Monumen Gerbong Maut yang berlokasi tepat di depan Kantor Bupati Bondowoso cukup mudah dilihat pengendara yang melintas. Posisinya berada di atas pondasi setinggi kurang lebih 5 meter. Monumen yang dominan berwarna hitam itu berdiri kokoh di tengah taman yang asri.
"Stasiun Bondowoso menjadi saksi bisu terjadinya tragedi yang menewaskan masyarakat Indonesia saat menjadi tawanan Belanda. Peristiwa ini sendiri terjadi pada tahun 1947 saat Agresi Belanda II. Yang dimana Belanda menguasai tanah Inonesia lagi, pemuda-pemuda sekitaran Besuki bergerak melawan Belanda. Dan kita kalah, dan banyak oemuda yang ditangkap. Kemudian di penjarakan di dekat Alun-Alun Bondowoso. Berhubung penjara di Bondowoso udah penuh, akhirnya dipindahkan ke penjara Surabaya, melalu jalur kereta api" jelas Bapak Sugeng selaku Kepala Stasiun KAI Bondowoso saat di wawancarai Mahasiswa UNEJ. Kamis (28/112024).
Tepat pada pukul 03.00 WIB pada 23 November 1947, sebanyak 100 tawanan orang Indonesia dipersiapkan menuju pemberangkatan. Mereka dibawa menuju tiga gerbong barang yang telah dipersiapkan sebelumnya. Gerbong ketiga dengan kode GR 10152 diisi sebanyak 38 orang, gerbong kedua dengan kode GR 4416 diisi 24 orang dan gerbong pertama dengan kode GR5769 diisi oleh 38 orang. Gerbong satu dan dua merupakan gerbong lama yang masih ada ventilasi udaranya, meskipun kecil, tetapi pada gerbong ketiga merupakan gerbong baru yang belum ada ventilasi udaranya. Gerbong tanpa ventilasi udara tersebut ditutup rapat bahkan lubang-lubang kecil pada sudut-sudut pintu disumpal oleh Belanda agar tawanan tak bisa melihat sisi luar. Pengap dan panas pasti dialami tawanan.
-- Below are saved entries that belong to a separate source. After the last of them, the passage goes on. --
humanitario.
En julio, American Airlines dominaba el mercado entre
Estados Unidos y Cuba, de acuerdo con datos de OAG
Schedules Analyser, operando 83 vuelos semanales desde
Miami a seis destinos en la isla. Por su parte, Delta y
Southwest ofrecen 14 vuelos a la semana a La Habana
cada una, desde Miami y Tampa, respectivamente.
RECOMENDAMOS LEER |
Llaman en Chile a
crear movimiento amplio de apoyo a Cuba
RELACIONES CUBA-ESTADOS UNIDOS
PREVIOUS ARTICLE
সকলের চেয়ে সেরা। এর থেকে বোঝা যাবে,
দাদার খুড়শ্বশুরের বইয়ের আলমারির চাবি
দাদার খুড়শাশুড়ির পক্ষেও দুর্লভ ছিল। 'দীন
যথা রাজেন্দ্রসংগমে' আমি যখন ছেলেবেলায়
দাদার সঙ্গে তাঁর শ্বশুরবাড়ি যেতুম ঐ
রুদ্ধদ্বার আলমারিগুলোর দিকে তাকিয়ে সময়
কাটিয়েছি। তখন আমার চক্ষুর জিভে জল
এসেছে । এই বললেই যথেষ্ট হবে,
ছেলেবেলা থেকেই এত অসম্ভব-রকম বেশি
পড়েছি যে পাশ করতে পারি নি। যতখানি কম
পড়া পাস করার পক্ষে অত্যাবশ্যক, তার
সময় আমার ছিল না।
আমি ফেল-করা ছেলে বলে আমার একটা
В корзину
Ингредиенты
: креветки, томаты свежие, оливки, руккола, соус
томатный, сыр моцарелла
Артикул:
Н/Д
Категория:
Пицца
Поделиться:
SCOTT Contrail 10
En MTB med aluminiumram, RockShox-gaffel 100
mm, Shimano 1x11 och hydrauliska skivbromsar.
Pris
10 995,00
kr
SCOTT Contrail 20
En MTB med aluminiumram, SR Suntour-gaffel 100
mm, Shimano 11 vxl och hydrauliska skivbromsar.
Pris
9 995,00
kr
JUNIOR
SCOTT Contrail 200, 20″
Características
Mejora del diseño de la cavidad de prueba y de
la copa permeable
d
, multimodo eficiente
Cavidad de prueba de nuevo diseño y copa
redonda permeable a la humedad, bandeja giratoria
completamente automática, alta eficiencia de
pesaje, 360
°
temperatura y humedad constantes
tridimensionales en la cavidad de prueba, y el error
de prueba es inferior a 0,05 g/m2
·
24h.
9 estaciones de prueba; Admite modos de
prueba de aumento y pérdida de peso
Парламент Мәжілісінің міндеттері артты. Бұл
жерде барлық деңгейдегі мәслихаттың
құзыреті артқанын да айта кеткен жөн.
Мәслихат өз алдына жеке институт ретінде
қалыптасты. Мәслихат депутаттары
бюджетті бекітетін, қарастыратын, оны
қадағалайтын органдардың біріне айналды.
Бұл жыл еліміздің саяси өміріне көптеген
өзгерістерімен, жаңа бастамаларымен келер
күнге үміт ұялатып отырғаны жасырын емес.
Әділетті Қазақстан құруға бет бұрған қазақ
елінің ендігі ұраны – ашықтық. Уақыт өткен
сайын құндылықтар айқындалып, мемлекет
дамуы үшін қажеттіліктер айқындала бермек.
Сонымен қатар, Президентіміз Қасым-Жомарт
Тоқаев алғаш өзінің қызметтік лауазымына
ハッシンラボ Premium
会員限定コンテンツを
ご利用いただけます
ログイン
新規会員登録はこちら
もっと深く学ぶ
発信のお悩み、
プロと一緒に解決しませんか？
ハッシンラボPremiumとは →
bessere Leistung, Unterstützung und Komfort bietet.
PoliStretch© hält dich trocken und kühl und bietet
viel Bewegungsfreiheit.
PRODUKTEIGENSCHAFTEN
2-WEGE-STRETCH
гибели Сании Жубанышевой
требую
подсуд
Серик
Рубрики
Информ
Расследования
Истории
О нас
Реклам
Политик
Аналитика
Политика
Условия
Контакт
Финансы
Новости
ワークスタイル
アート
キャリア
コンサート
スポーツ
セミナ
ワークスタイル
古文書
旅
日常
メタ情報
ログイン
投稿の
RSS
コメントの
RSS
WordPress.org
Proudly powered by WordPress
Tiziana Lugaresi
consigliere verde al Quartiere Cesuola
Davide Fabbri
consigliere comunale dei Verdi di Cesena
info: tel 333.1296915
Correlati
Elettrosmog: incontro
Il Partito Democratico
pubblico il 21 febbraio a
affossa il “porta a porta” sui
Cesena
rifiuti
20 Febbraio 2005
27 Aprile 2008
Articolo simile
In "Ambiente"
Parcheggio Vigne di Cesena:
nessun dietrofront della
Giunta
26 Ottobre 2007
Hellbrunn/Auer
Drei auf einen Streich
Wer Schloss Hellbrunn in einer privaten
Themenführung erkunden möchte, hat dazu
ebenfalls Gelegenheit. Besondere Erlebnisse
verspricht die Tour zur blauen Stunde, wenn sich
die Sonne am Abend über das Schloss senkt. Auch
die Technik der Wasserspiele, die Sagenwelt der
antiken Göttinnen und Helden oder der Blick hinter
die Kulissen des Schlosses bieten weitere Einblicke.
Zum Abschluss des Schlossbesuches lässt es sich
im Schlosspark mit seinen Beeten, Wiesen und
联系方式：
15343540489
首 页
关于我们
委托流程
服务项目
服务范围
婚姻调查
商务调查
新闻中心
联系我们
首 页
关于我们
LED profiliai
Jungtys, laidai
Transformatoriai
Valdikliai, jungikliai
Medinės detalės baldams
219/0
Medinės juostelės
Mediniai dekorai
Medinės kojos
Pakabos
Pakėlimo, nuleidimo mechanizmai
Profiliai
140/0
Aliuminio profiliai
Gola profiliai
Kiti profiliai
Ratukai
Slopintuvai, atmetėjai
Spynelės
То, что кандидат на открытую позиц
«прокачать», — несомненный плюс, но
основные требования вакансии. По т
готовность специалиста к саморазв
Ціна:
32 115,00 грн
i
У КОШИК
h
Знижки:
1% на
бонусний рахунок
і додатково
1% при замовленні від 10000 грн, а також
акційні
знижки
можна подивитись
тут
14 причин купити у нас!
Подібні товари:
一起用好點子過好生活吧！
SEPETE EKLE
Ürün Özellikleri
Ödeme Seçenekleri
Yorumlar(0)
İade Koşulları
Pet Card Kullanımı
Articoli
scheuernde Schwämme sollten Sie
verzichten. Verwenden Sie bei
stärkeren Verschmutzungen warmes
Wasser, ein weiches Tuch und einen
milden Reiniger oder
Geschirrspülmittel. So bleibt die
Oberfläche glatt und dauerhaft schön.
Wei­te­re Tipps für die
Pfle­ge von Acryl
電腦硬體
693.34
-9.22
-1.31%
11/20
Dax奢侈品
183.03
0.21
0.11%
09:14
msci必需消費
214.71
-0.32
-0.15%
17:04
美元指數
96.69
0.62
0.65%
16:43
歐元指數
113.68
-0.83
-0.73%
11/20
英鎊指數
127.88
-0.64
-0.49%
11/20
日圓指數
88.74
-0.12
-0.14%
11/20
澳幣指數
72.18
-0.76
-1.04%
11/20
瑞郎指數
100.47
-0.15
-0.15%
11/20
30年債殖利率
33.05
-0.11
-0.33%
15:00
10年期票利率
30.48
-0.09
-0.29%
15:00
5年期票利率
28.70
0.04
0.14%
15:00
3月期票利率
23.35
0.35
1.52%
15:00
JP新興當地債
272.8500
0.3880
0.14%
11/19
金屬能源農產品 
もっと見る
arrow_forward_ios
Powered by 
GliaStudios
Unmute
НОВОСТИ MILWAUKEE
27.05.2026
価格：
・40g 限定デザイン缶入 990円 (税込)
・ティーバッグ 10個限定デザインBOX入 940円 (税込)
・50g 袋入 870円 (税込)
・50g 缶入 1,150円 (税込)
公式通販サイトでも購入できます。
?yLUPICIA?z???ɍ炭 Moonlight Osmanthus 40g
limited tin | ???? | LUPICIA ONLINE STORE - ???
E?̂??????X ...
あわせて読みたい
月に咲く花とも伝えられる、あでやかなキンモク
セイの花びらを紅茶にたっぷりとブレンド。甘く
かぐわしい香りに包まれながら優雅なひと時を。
Pukul 07.00 WIB kereta baru berjalan setelah menunggu empat jam. Tanpa makan dan minum menjadi pelengkap kesengsaraan dari tawanan yang dibawa ketika itu. Pada pukul 08.00 WIB, kereta berhenti di Stasiun Kalisat, Jember untuk menungggu rangkaian dari Banyuwangi untuk digandengkan dan berangkat menuju Surabaya.
Penderitaan tawanan bertambah ketika udara pengap dan panas jelas dirasakan, apalagi kondisi gerbong tertutup. Perjalanan mulai berlanjut menuju Jember, setelah rangkaian dari Banyuwangi datang. Sepanjang perjalanan Kalisat menuju Jember muncul teriakan dari dalam gerbong. Beberapa tawanan mulai berteriak dan menggedor-gedor gerbong meminta akses ventilasi udara. Pukul 10.30 WIB, Suasana dalam gerbong semakin terdengar. Suara cakaran ke dinding dan teriakan semakin menjadi-jadi.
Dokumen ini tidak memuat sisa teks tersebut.